DATA FOR THE TASK ::
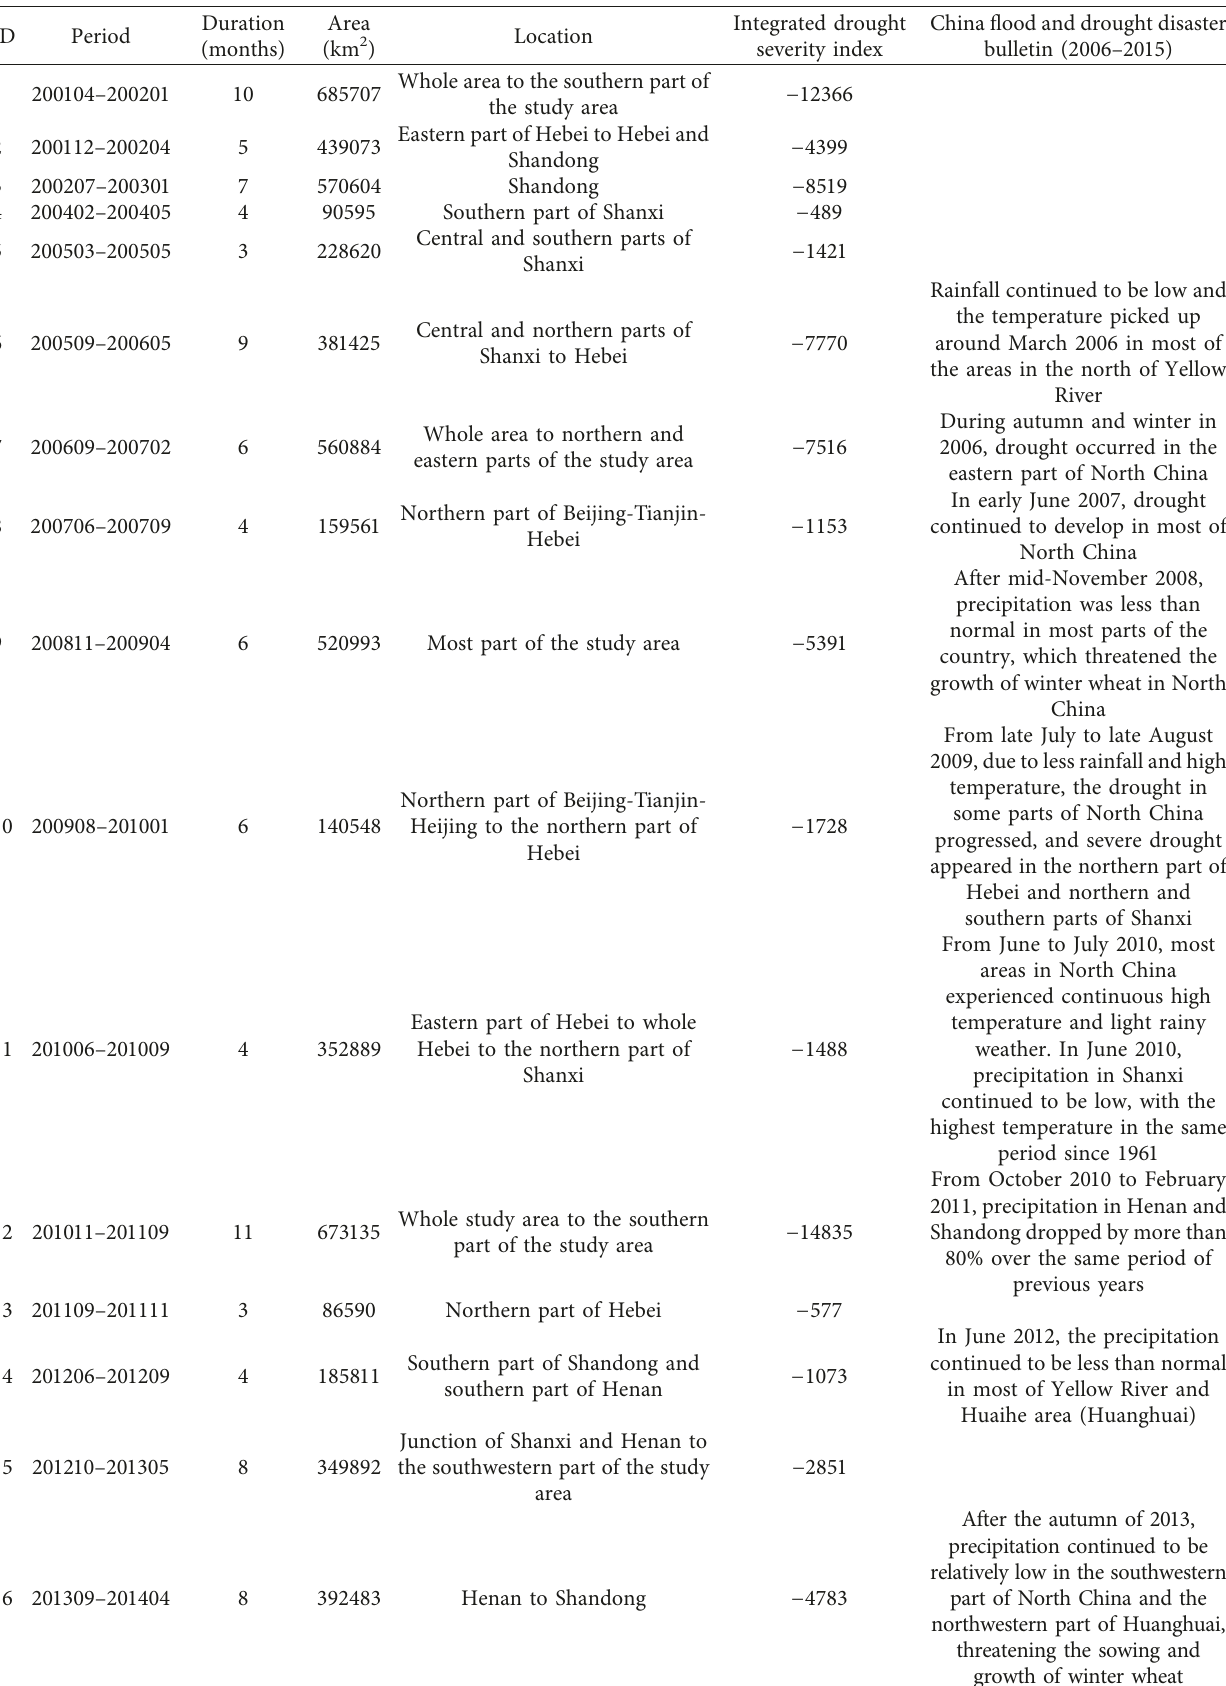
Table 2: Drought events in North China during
* * *
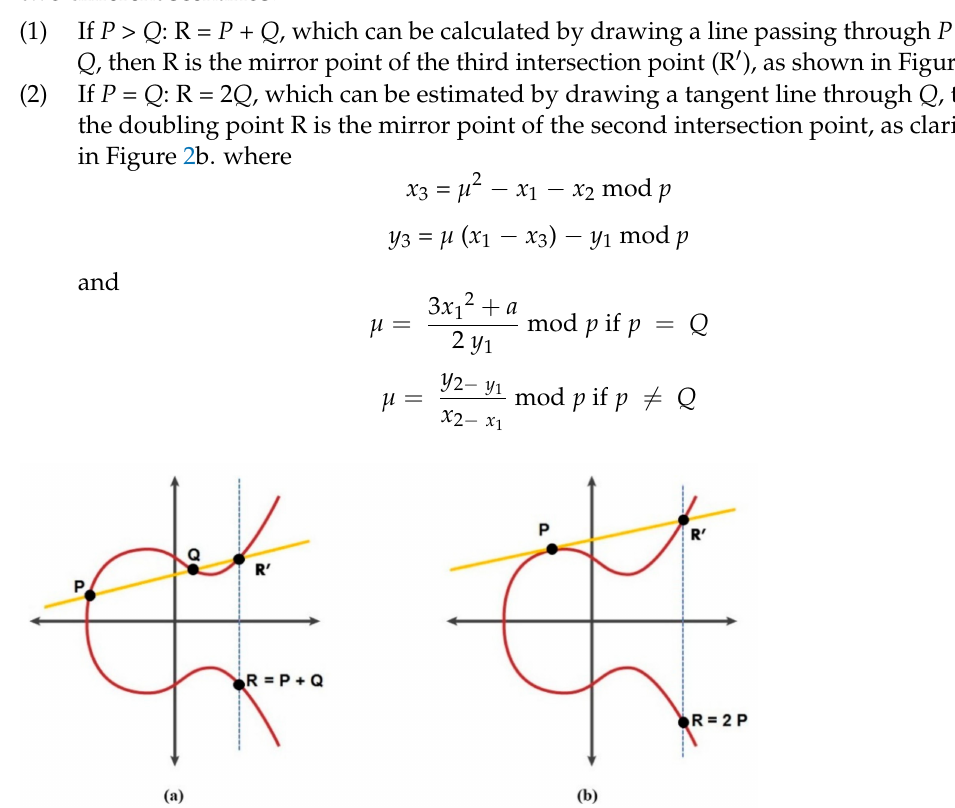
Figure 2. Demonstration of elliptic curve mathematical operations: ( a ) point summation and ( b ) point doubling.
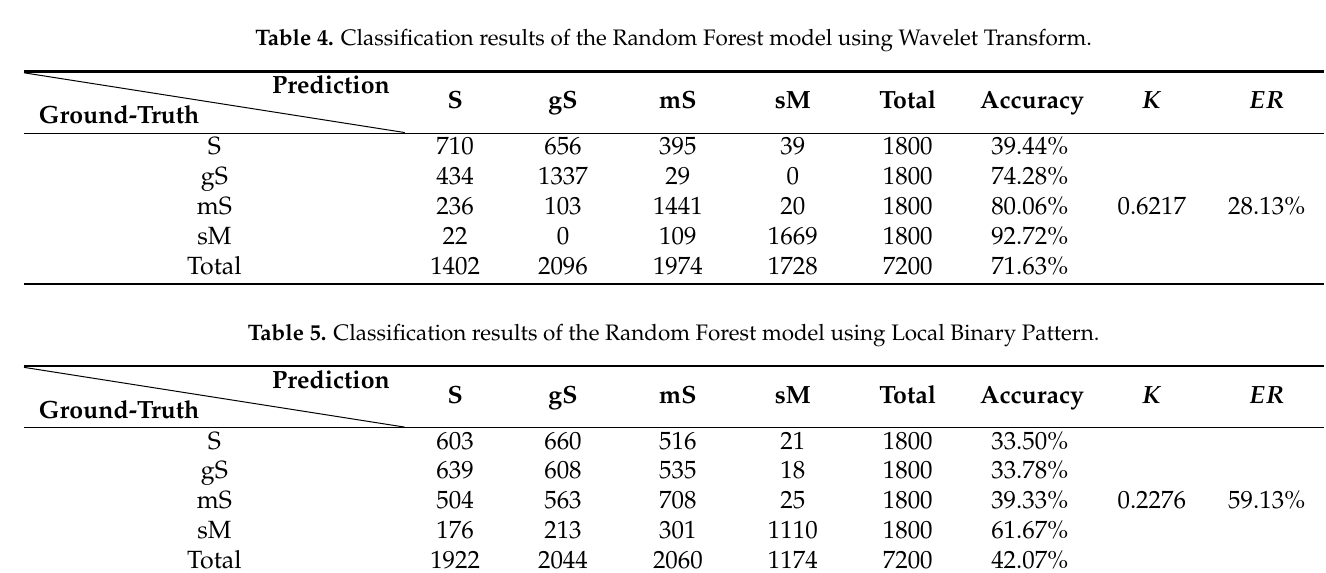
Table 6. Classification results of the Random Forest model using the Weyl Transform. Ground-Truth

YOUR ASSIGNMENT ::
Please copy the lines above exactly, starting at the line that holds "Figure 2. Demonstration" and ending at the line that holds "Table 6. Classification"; include both, but no pictures.

WRITTEN RESPONSE ::
Figure 2. Demonstration of elliptic curve mathematical operations: ( a ) point summation and ( b ) point doubling.
Table 6. Classification results of the Random Forest model using the Weyl Transform. Ground-Truth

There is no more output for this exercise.